** START Provided passage **

In article <17166@rpp386.cactus.org> jfh@rpp386.cactus.org (John F. Haugh II) writes:
> I don't have trouble with the first part, but discouraging paging
> the kernel is kinda wasteful the way kernels keep bloating.

So redefine what the "kernel" is, like Mach does.
-- 
Peter da Silva, *NIX support guy @ Ferranti International Controls Corporation.
Biz: peter@ficc.uu.net, +1 713 274 5180. Fun: peter@sugar.hackercorp.com. `-_-'
"You can tell when a USENET discussion is getting old when one of the      'U`
 participants drags out Hitler and the Nazis" -- Richard Sexton

trt@rti.UUCP (Thomas Truscott) (10/20/89)

>        One could argue that device drivers don't belong in the kernel
> at all.

As device drivers continue to bloat in number and size,
and as hardware becomes more sophisticated,
this argument gains strength.
The NeXT Mach 1.0 operating system supports loadable device drivers.
The MIDI interface, and other things like a SLIP (RS-232 TCP/IP) driver,
are done that way.  The driver is dynamically linked to the kernel,
at which point it functions like an ordinary driver.
It can later be dynamically unlinked.  Pretty slick.
This makes kernel relinking unnecessary (indeed it is not supported).

Unfortunately, vanilla NeXT 1.0 does not have documentation
(or needed tools it seems) for writing one's own loadable driver.
We dearly need this feature to add our favorite device driver (Freedomnet)
to the NeXT box.  Perhaps this will be fixed in a newer release?
	Tom Truscott

matt@oddjob.uchicago.edu (Matt Crawford) (10/20/89)

Dick Dunn:
)   I'm afraid that if you let the "kernel" page, you really open it up
) wide--there's no reason to think twice about putting EVERYthing in the
) kernel and turning it into another MVS.

Under Elxsi's OS, "embos", even the page tables can be paged.  Even the
page tables for the paged-out page table entries can be paged out.  (But
it does stop at the third level of page table entries.)
________________________________________________________
Matt Crawford	     		matt@oddjob.uchicago.edu

news@bbn.COM (News system owner ID) (10/21/89)

jfh@rpp386.cactus.org (John F. Haugh II) writes:
< The primary restriction against a paging kernel is keeping the
< paging code from being paged ;-).  After that, satisfying real-time
< constraints, etc. will yield a collection of pages which must
< be locked in memory as well.  What should be left in the list
< of locked pages should only be lower halves of device drivers,
< the VM manager, the pager, and the global data required by those.

** END Provided passage **
** START Dataset content **

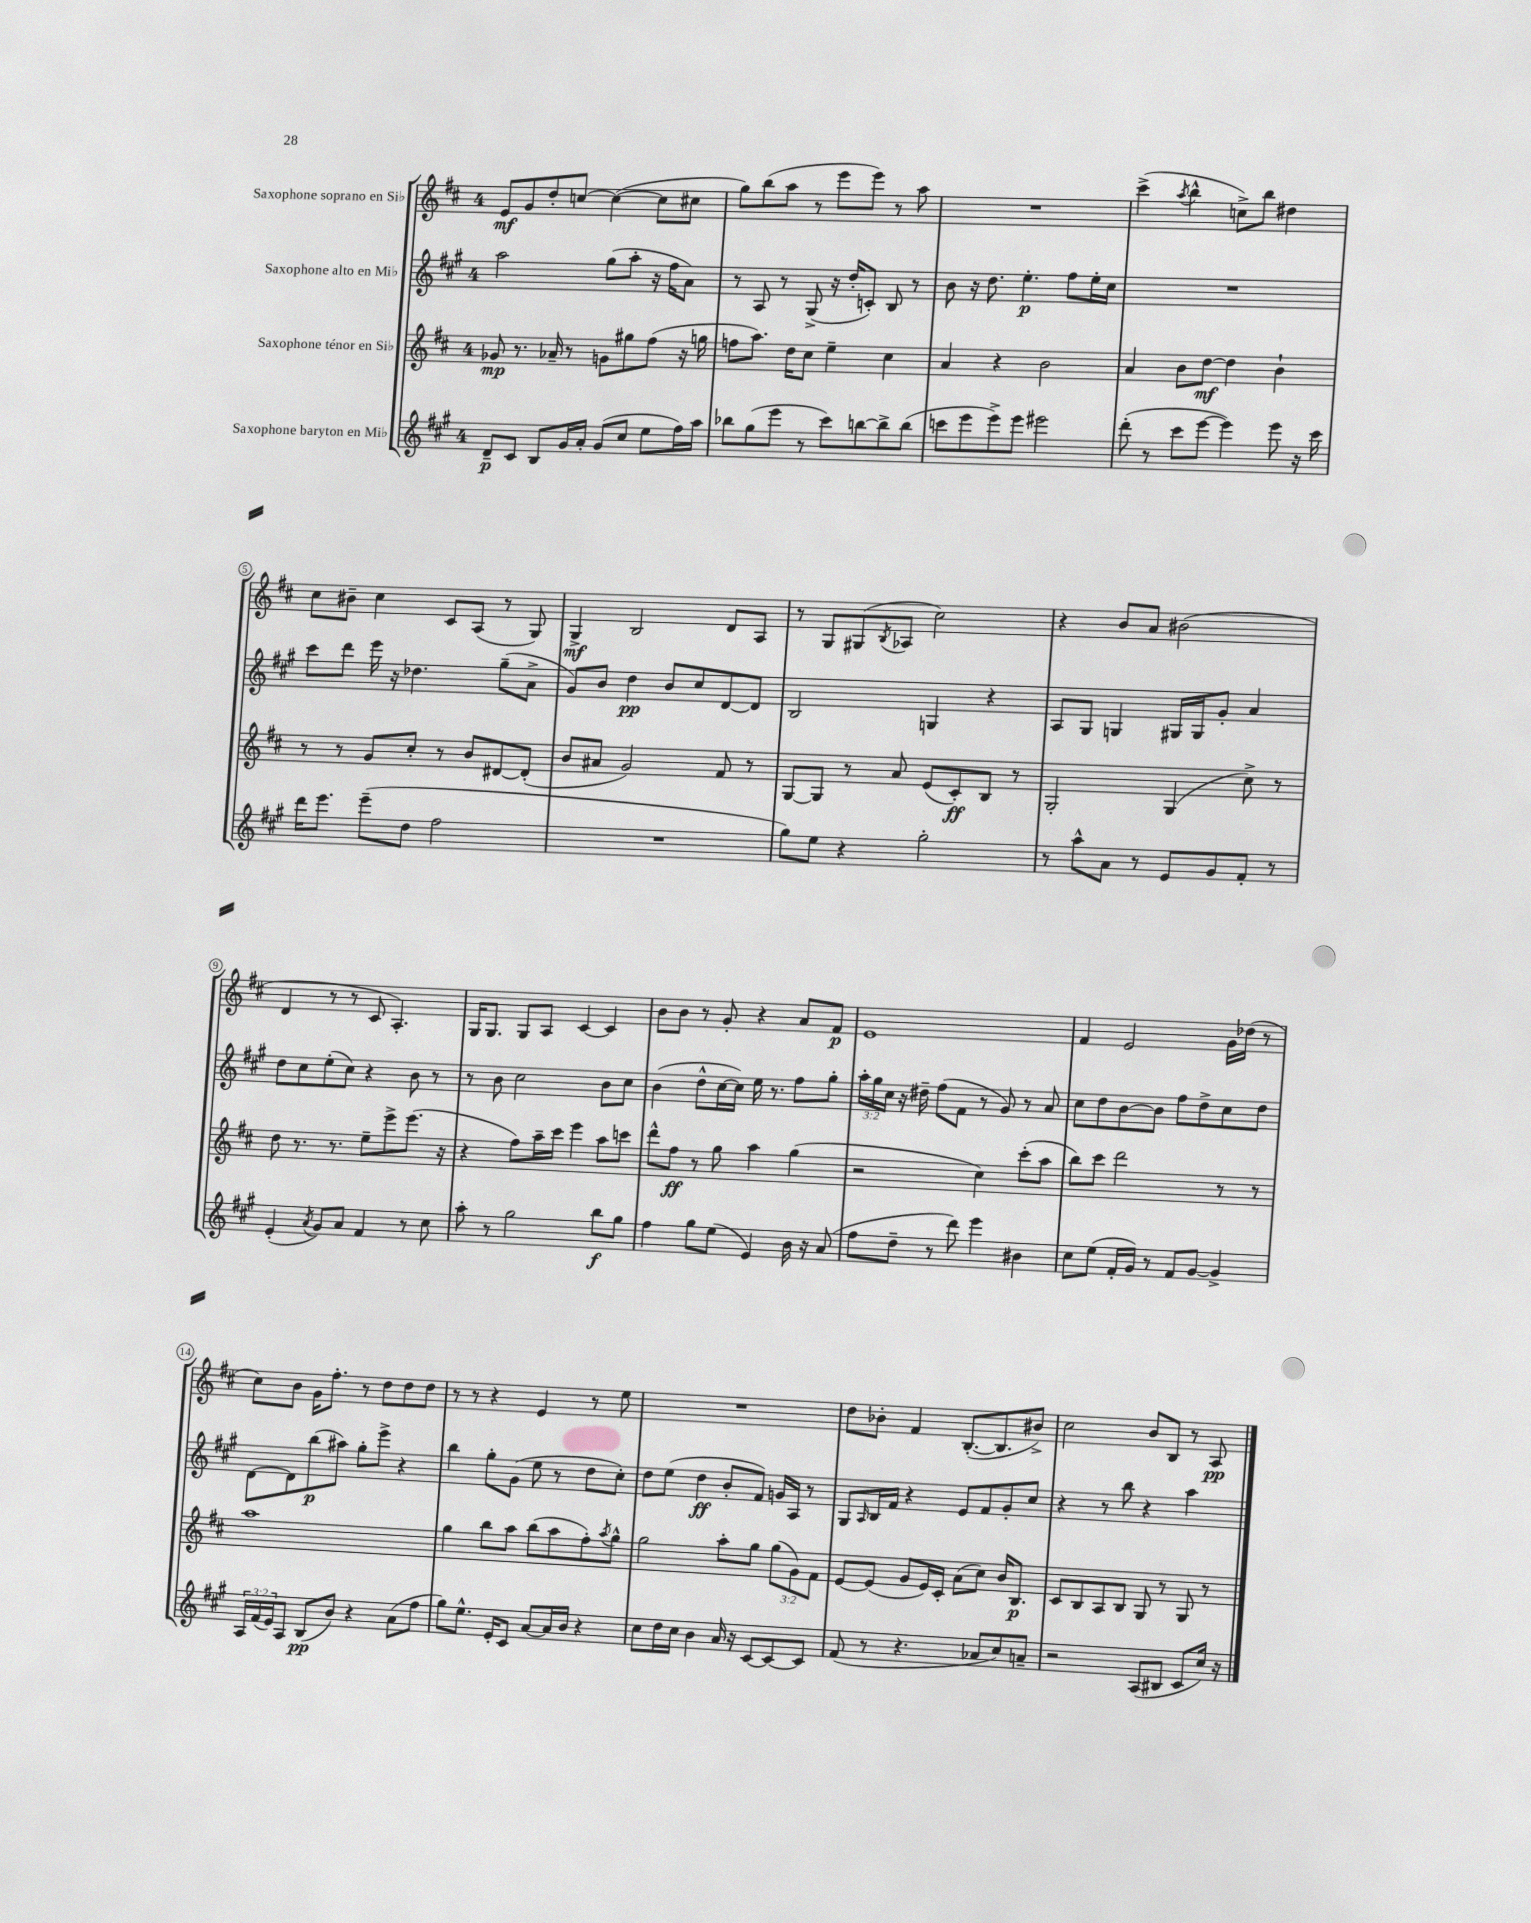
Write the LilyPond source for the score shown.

<<
\new StaffGroup <<
\new Staff = "s0" \with { instrumentName = "Saxophone soprano en Sib" } {
    \clef treble \key d \major \once \override Staff.TimeSignature.style = #'single-digit \time 4/4
    e'8\mf g'8 d''8-. c''8~ c''4~( c''8 cis''8 |
    g''8) b''8( a''8 r8 e'''8 e'''8) r8 a''8 |
    R1 |
    cis'''4->( \acciaccatura { a''8 } b''4-^ c''8->) b''8 dis''4 |
    cis''8 bis'8-- cis''4 cis'8 a8( r8 g8) |
    g4->\mf b2 d'8 a8 |
    r8 g8 gis8( \acciaccatura { b8 } aes8 cis''2) |
    r4 b'8 a'8 bis'2( |
    d'4 r8 r8 cis'8 a4.-.) |
    g16 g8. g8 a8 cis'4~ cis'4 |
    b'8 b'8 r8 g'8-. r4 a'8 fis'8\p |
    e'1 |
    fis'4 e'2 g'16 des''16( r8 |
    cis''8) b'8 g'16 fis''8.-. r8 d''8 d''8 d''8 |
    r8 r8 r4 e'4 r8 e''8 |
    R1 |
    d''8 bes'8-. fis'4 b8.~-.( b8. bis'8->) |
    cis''2 b'8 b8 r8 a8\pp \bar "|." |
}
\new Staff = "s1" \with { instrumentName = "Saxophone alto en Mib" } {
    \clef treble \key a \major \once \override Staff.TimeSignature.style = #'single-digit \time 4/4 \override Staff.TupletNumber.text = #tuplet-number::calc-fraction-text
    a''2 gis''8( a''8-. r16 fis''16 a'8) |
    r8 a8 r8 gis8->( r16 d''16-. c'8-.) b8 r8 |
    b'8 r16 d''8. e''4.-.\p fis''8 e''16-. cis''16 |
    R1 |
    cis'''8 d'''8 e'''16 r16 des''4. gis''8--( a'8-> |
    gis'8) b'8 d''4\pp b'8 cis''8 d'8~ d'8 |
    b2 g4 r4 |
    a8 gis8 g4 gis16 gis16 gis'8-. a'4 |
    d''8 cis''8 e''8-.( cis''8) r4 b'8 r8 |
    r8 b'8 cis''2 b'8 cis''8 |
    b'4( d''8-^ cis''16~ cis''16) e''16 r8. fis''8 gis''8-. |
    \tuplet 3/2 { a''16-. gis''16 cis''16 } r16 dis''16-- fis''8( fis'8 r8 gis'8) r8 a'8 |
    cis''8 d''8 b'8~ b'8 fis''8 d''8-> cis''8 d''8 |
    d'8~ d'8 b''8\p( ais''8) gis''8-. e'''8-> r4 |
    b''4 gis''8-. gis'8( e''8 r8 d''8 cis''8-.) |
    d''8 e''8( d''4\ff b'8-. fis'8) g'16 a16 r8 |
    gis8 \grace { a16 } b16 fis'16 r4 e'8 fis'8 gis'8-. cis''8 |
    r4 r8 b''8 r4 a''4 \bar "|." |
}
\new Staff = "s2" \with { instrumentName = "Saxophone ténor en Sib" } {
    \clef treble \key d \major \once \override Staff.TimeSignature.style = #'single-digit \time 4/4 \override Staff.TupletNumber.text = #tuplet-number::calc-fraction-text
    ges'8\mp r8. aes'16-- r8 g'8 gis''8 fis''8( r16 g''16 |
    f''8 a''8.) d''16 cis''8 e''4-- cis''4 |
    a'4 r4 b'2 |
    a'4 b'8 d''8~\mf d''4 b'4-! |
    r8 r8 g'8 cis''8-. r8 b'8 dis'8~ dis'8-.( |
    b'8 ais'8 g'2) fis'8 r8 |
    g8~ g8 r8 a'8 e'8( cis'8-.\ff) b8 r8 |
    g2-. g4( cis''8->) r8 |
    d''8 r8. r8. e''8-- e'''8-> e'''8.( r16 |
    r4 fis''8) a''16-- cis'''16 e'''4 a''8 c'''8 |
    d'''8-^ fis''8\ff r8 g''8 a''4 g''4( |
    r2 cis''4) cis'''8-.( a''8 |
    b''8) cis'''8 d'''2 r8 r8 |
    a''1 |
    g''4 b''8 a''8 b''8( a''8 fis''8-.) \acciaccatura { a''8 } g''8-^ |
    g''2 a''8-. g''8 \tuplet 3/2 { g''8( g'8) fis'8 } |
    e'8~ e'8( g'8 e'16) cis'16-. a'8( cis''8) b'16 b8.\p |
    cis'8 b8 a8 b8 g8 r8 g8 r8 \bar "|." |
}
\new Staff = "s3" \with { instrumentName = "Saxophone baryton en Mib" } {
    \clef treble \key a \major \once \override Staff.TimeSignature.style = #'single-digit \time 4/4 \override Staff.TupletNumber.text = #tuplet-number::calc-fraction-text
    d'8--\p cis'8 b8 gis'16 a'16-. gis'8( cis''8 e''8 fis''16) a''16 |
    bes''8 gis''8( e'''8 r8 cis'''8) b''8~ b''8-> b''8( |
    c'''8 e'''8 e'''8->) e'''8 eis'''2 |
    d'''8-.( r8 cis'''8 e'''8~ e'''4) e'''8 r16 cis'''16 |
    d'''16 e'''8. e'''8--( d''8 fis''2 |
    R1 |
    gis''8) e''8 r4 gis''2-. |
    r8 a''8-^ a'8 r8 e'8 gis'8 fis'8-. r8 |
    e'4-.( \acciaccatura { a'8 } gis'8) a'8 fis'4 r8 cis''8 |
    a''8-. r8 gis''2 b''8\f gis''8 |
    fis''4 gis''8 e''8( e'4) b'16 r16 a'8( |
    fis''8 d''8-- r8 d'''8) e'''4 bis'4 |
    cis''8 e''8( fis'16-. gis'16) r8 fis'8 gis'8~ gis'4-> |
    \tuplet 3/2 { a16 fis'16( e'16) } a8 b8\pp( b'8) r4 a'8( fis''8 |
    gis''8) e''8.-^ e'16-. cis'8 a'8~ a'16 b'16 r4 |
    cis''8 d''16 cis''16 b'4 a'16 r16 cis'8~ cis'8~ cis'8 |
    fis'8( r8 r4. aes'8 cis''8) a'8-- |
    r2 a8( bis8 cis'8 cis''16) r16 \bar "|." |
}
>>
>>
\layout { \context { \Score \override BarNumber.stencil = #(make-stencil-circler 0.1 0.3 ly:text-interface::print) } }
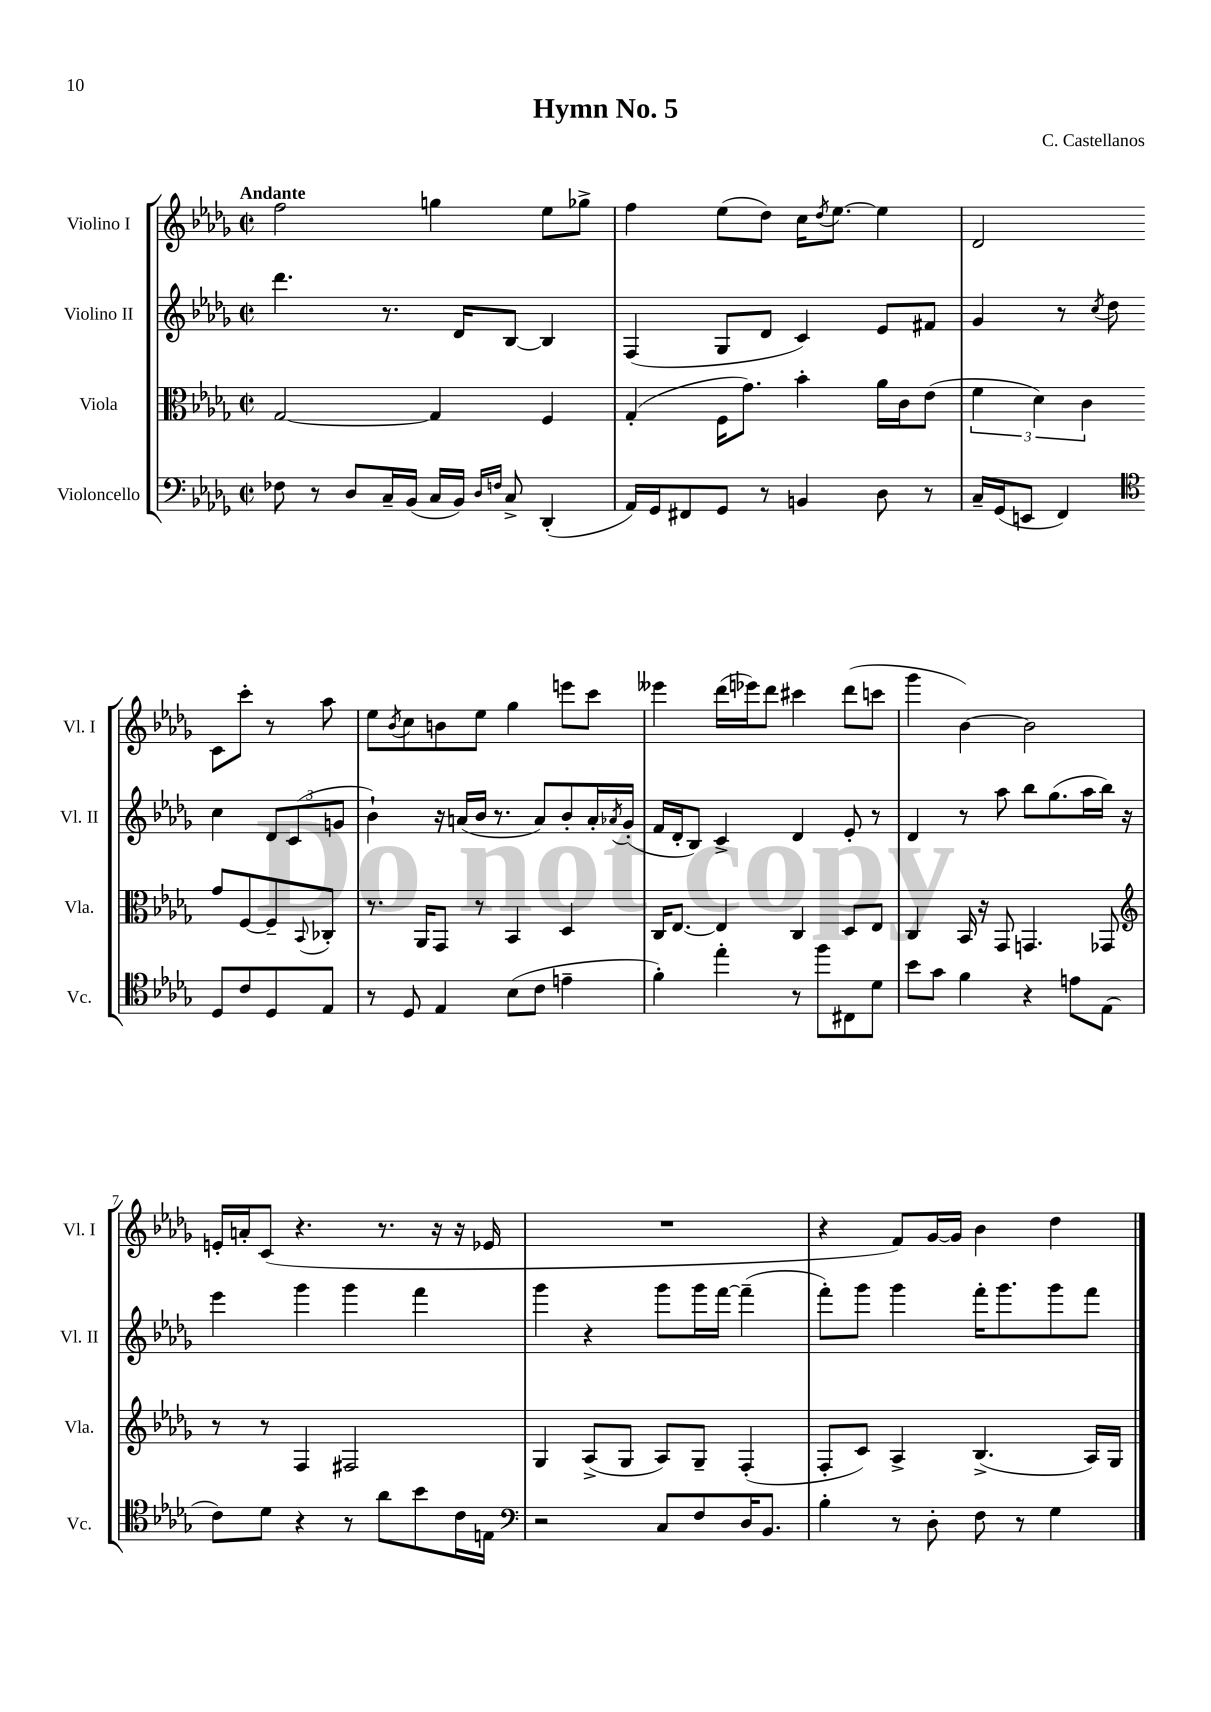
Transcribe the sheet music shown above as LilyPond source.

\header { title = "Hymn No. 5" composer = "C. Castellanos" }
<<
\new StaffGroup <<
\new Staff = "s0" \with { instrumentName = "Violino I" shortInstrumentName = "Vl. I" } {
    \clef treble \key des \major \defaultTimeSignature \time 2/2 \tempo "Andante"
    f''2 g''4 ees''8 ges''8-> |
    f''4 ees''8( des''8) c''16 \acciaccatura { des''8 } ees''8.~ ees''4 |
    des'2 c'8 c'''8-. r8 aes''8 |
    ees''8 \acciaccatura { bes'8 } c''8 b'8 ees''8 ges''4 e'''8 c'''8 |
    eeses'''4 des'''16( ees'''16) des'''8 cis'''4 des'''8( c'''8 |
    ges'''4 bes'4~) bes'2 |
    e'16-. a'16-. c'8( r4. r8. r16 r16 ees'16 |
    R1 |
    r4 f'8) ges'16~ ges'16 bes'4 des''4 \bar "|." |
}
\new Staff = "s1" \with { instrumentName = "Violino II" shortInstrumentName = "Vl. II" } {
    \clef treble \key des \major \defaultTimeSignature \time 2/2
    des'''4. r8. des'16 bes8~ bes4 |
    f4( ges8 des'8 c'4) ees'8 fis'8 |
    ges'4 r8 \acciaccatura { c''8 } des''8 c''4 \tuplet 3/2 { des'8 c'8( g'8 } |
    bes'4-!) r16 a'16( bes'16 r8. a'8) bes'8-. a'16-. \acciaccatura { aes'8 } ges'16-.( |
    f'16 des'16-. bes8) c'4-> des'4 ees'8-. r8 |
    des'4 r8 aes''8 bes''8 ges''8.( aes''16 bes''16) r16 |
    ees'''4 ges'''4 ges'''4 f'''4 |
    ges'''4 r4 ges'''8 ges'''16 f'''16~ f'''4--( |
    f'''8-.) ges'''8 ges'''4 f'''16-. ges'''8. ges'''8 f'''8 \bar "|." |
}
\new Staff = "s2" \with { instrumentName = "Viola" shortInstrumentName = "Vla." } {
    \clef alto \key des \major \defaultTimeSignature \time 2/2
    ges2~ ges4 f4 |
    ges4-.( f16 ges'8.) bes'4-. aes'16 c'16 ees'8( |
    \tuplet 3/2 { f'4 des'4) c'4 } ges'8 f8~ f8-- \appoggiatura { bes,8 } ces8-. |
    r8. aes,16 ges,8 r8 bes,4 des4 |
    c16 ees8.~ ees4 c4 des8 ees8 |
    c4 bes,16 r16 ges,8 g,4. ges,8 |
    \clef treble r8 r8 f4 fis2 |
    ges4 aes8->( ges8 aes8) ges8-- f4-.( |
    f8-. c'8) aes4-> bes4.->( aes16) ges16 \bar "|." |
}
\new Staff = "s3" \with { instrumentName = "Violoncello" shortInstrumentName = "Vc." } {
    \clef bass \key des \major \defaultTimeSignature \time 2/2
    fes8 r8 des8 c16-- bes,16( c16 bes,16) \grace { des16 f16 } c8-> des,4-.( |
    aes,16) ges,16 fis,8 ges,8 r8 b,4 des8 r8 |
    c16-- ges,16( e,8 f,4) \clef tenor des8 c'8 des8 ees8 |
    r8 des8 ees4 bes8( c'8 e'4-- |
    f'4-.) ees''4-. r8 f''8 cis8 des'8 |
    bes'8 ges'8 f'4 r4 e'8 ees8( |
    c'8) des'8 r4 r8 aes'8 bes'8 c'16 e16 |
    \clef bass r2 c8 f8 des16 bes,8. |
    bes4-. r8 des8-. f8 r8 ges4 \bar "|." |
}
>>
>>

** END Dataset content **

Exercises to complete:
[1] Reproduce verbatim the part of the kernel-paging thread that opens with the words containing "In article <17166@rpp386.cactus.org>" and closes with "like Mach does.".
[2] Answer these from the kernel-paging thread:
(a) Which operating system supports loadable device drivers?
(b) Under Elxsi's OS, at which level does paging of page table entries stop?
(c) Which device driver is named as the one to be added to the NeXT box?

Responses for each task:
[1]
In article <17166@rpp386.cactus.org> jfh@rpp386.cactus.org (John F. Haugh II) writes:
> I don't have trouble with the first part, but discouraging paging
> the kernel is kinda wasteful the way kernels keep bloating.

So redefine what the "kernel" is, like Mach does.

[2]
(a) The NeXT Mach 1.0 operating system.
(b) At the third level of page table entries.
(c) Freedomnet.